| Given information |
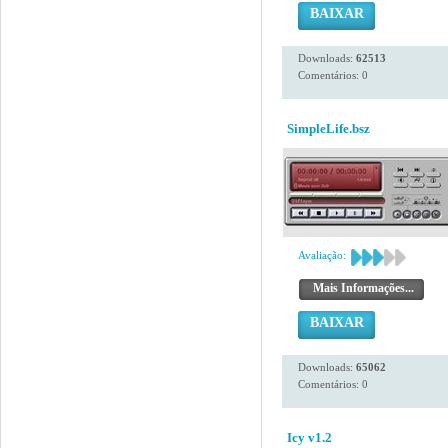
BAIXAR
Downloads:
62513
Comentários: 0
SimpleLife.bsz
Avaliação:
Mais Informações...
BAIXAR
Downloads:
65062
Comentários: 0
Icy v1.2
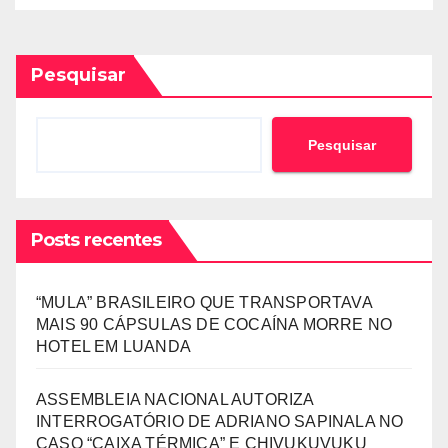
Pesquisar
Pesquisar
Posts recentes
“MULA” BRASILEIRO QUE TRANSPORTAVA
MAIS 90 CÁPSULAS DE COCAÍNA MORRE NO
HOTEL EM LUANDA
ASSEMBLEIA NACIONAL AUTORIZA
INTERROGATÓRIO DE ADRIANO SAPINALA NO
CASO “CAIXA TÉRMICA” E CHIVUKUVUKU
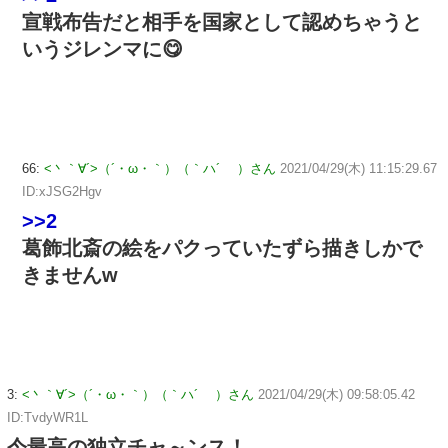
宣戦布告だと相手を国家として認めちゃうと
いうジレンマに😋
66:
<丶｀∀´>（´・ω・｀）（｀ハ´ ）さん
2021/04/29(木) 11:15:29.67
ID:xJSG2Hgv
>>2
葛飾北斎の絵をパクっていたずら描きしかで
きませんw
3:
<丶｀∀´>（´・ω・｀）（｀ハ´ ）さん
2021/04/29(木) 09:58:05.42
ID:TvdyWR1L
今最高の独立チャ～ンス！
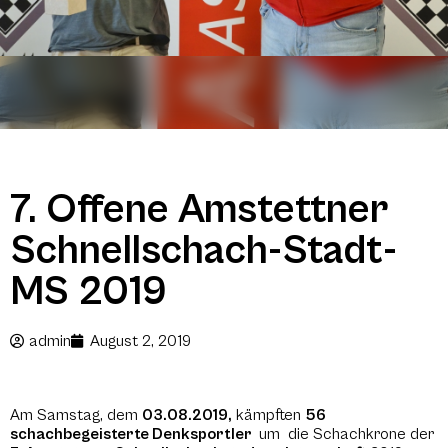
7. Offene Amstettner
Schnellschach-Stadt-
MS 2019
admin
August 2, 2019
Am Samstag, dem
03.08.2019,
kämpften
56
schachbegeisterte Denksportler
um die Schachkrone der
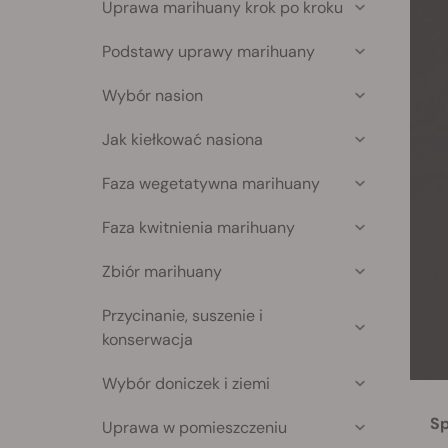
Uprawa marihuany krok po kroku
Podstawy uprawy marihuany
Wybór nasion
Jak kiełkować nasiona
Faza wegetatywna marihuany
Faza kwitnienia marihuany
Zbiór marihuany
Przycinanie, suszenie i
konserwacja
Wybór doniczek i ziemi
Sp
Uprawa w pomieszczeniu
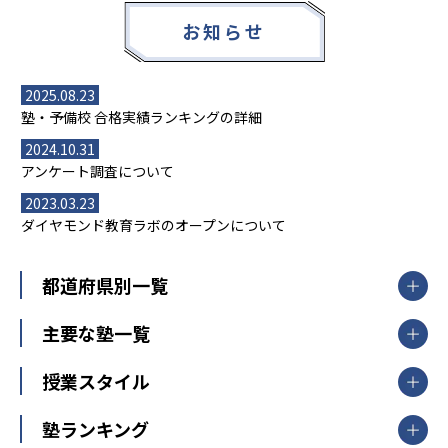
お知らせ
2025.08.23
塾・予備校 合格実績ランキングの詳細
2024.10.31
アンケート調査について
2023.03.23
ダイヤモンド教育ラボのオープンについて
都道府県別一覧
北海道・東北
主要な塾一覧
北海道
青森県
岩手県
宮城県
秋田県
【掲載塾一覧を見る】
授業スタイル
山形県
福島県
臨海セミナー
関東
個別指導
塾ランキング
東京個別指導学院
東京都
神奈川県
埼玉県
千葉県
茨城県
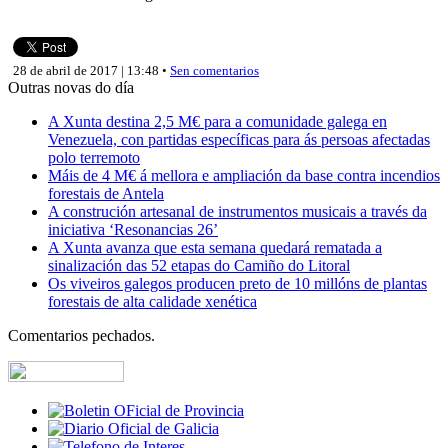
28 de abril de 2017 | 13:48 •
Sen comentarios
Outras novas do día
A Xunta destina 2,5 M€ para a comunidade galega en
Venezuela, con partidas específicas para ás persoas afectadas
polo terremoto
Máis de 4 M€ á mellora e ampliación da base contra incendios
forestais de Antela
A construción artesanal de instrumentos musicais a través da
iniciativa ‘Resonancias 26’
A Xunta avanza que esta semana quedará rematada a
sinalización das 52 etapas do Camiño do Litoral
Os viveiros galegos producen preto de 10 millóns de plantas
forestais de alta calidade xenética
Comentarios pechados.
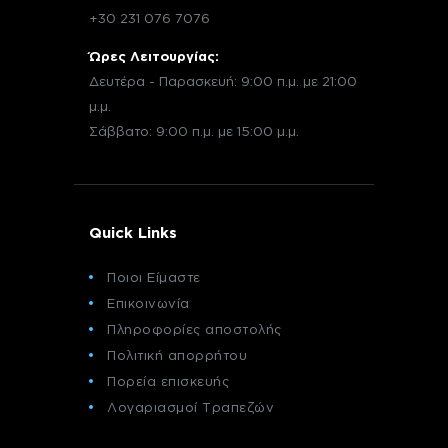
+30 231 076 7076
Ώρες Λειτουργίας:
Δευτέρα - Παρασκευή: 9:00 π.μ. με 21:00
μ.μ.
Σάββατο: 9:00 π.μ. με 15:00 μ.μ.
Quick Links
Ποιοι Είμαστε
Επικοινωνία
Πληροφορίες αποστολής
Πολιτική απορρήτου
Πορεία επισκευής
Λογαριασμοί Τραπεζών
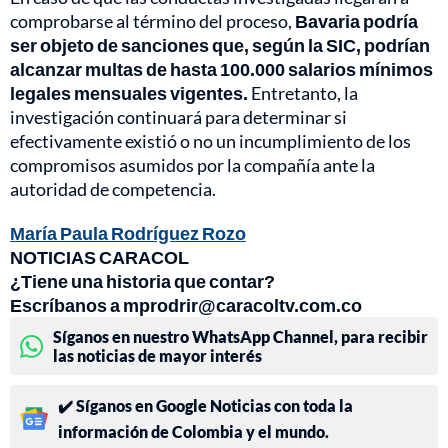
comprobarse al término del proceso,
Bavaria podría
ser objeto de sanciones que, según la SIC, podrían
alcanzar multas de hasta 100.000 salarios mínimos
legales mensuales vigentes.
Entretanto, la
investigación continuará para determinar si
efectivamente existió o no un incumplimiento de los
compromisos asumidos por la compañía ante la
autoridad de competencia.
María Paula Rodríguez Rozo
NOTICIAS CARACOL
¿Tiene una historia que contar?
Escríbanos a mprodrir@caracoltv.com.co
Síganos en nuestro WhatsApp Channel, para recibir
las noticias de mayor interés
✔️ Síganos en Google Noticias con toda la
información de Colombia y el mundo.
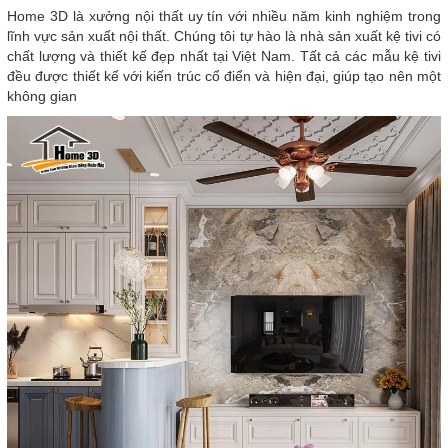
Home 3D là xưởng nội thất uy tín với nhiều năm kinh nghiệm trong
lĩnh vực sản xuất nội thất. Chúng tôi tự hào là nhà sản xuất kệ tivi có
chất lượng và thiết kế đẹp nhất tại Việt Nam. Tất cả các mẫu kệ tivi
đều được thiết kế với kiến trúc cổ điển và hiện đại, giúp tạo nên một
không gian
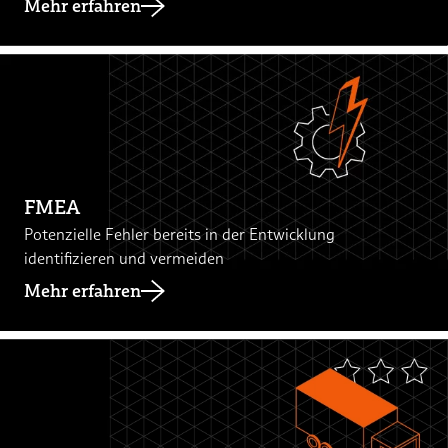
Mehr erfahren
FMEA
Potenzielle Fehler bereits in der Entwicklung
identifizieren und vermeiden
Mehr erfahren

| How to complete this task |
Convert the part of the listing above that opens with the line containing "宣戦布告だと相手を国家として認めちゃうと" and closes with the line containing "Uprawa w pomieszczeniu" into a Markdown table with the columns Row and Line. Number each row, skip blank lines, and leave the pictures out.

| The completed task |
| Row | Line |
|---|---|
| 1 | 宣戦布告だと相手を国家として認めちゃうと |
| 2 | いうジレンマに😋 |
| 3 | 66: |
| 4 | <丶｀∀´>（´・ω・｀）（｀ハ´ ）さん |
| 5 | 2021/04/29(木) 11:15:29.67 |
| 6 | ID:xJSG2Hgv |
| 7 | >>2 |
| 8 | 葛飾北斎の絵をパクっていたずら描きしかで |
| 9 | きませんw |
| 10 | 3: |
| 11 | <丶｀∀´>（´・ω・｀）（｀ハ´ ）さん |
| 12 | 2021/04/29(木) 09:58:05.42 |
| 13 | ID:TvdyWR1L |
| 14 | 今最高の独立チャ～ンス！ |
| 15 | 7. Offene Amstettner |
| 16 | Schnellschach-Stadt- |
| 17 | MS 2019 |
| 18 | admin |
| 19 | August 2, 2019 |
| 20 | Am Samstag, dem |
| 21 | 03.08.2019, |
| 22 | kämpften |
| 23 | 56 |
| 24 | schachbegeisterte Denksportler |
| 25 | um die Schachkrone der |
| 26 | Uprawa marihuany krok po kroku |
| 27 | Podstawy uprawy marihuany |
| 28 | Wybór nasion |
| 29 | Jak kiełkować nasiona |
| 30 | Faza wegetatywna marihuany |
| 31 | Faza kwitnienia marihuany |
| 32 | Zbiór marihuany |
| 33 | Przycinanie, suszenie i |
| 34 | konserwacja |
| 35 | Wybór doniczek i ziemi |
| 36 | Sp |
| 37 | Uprawa w pomieszczeniu |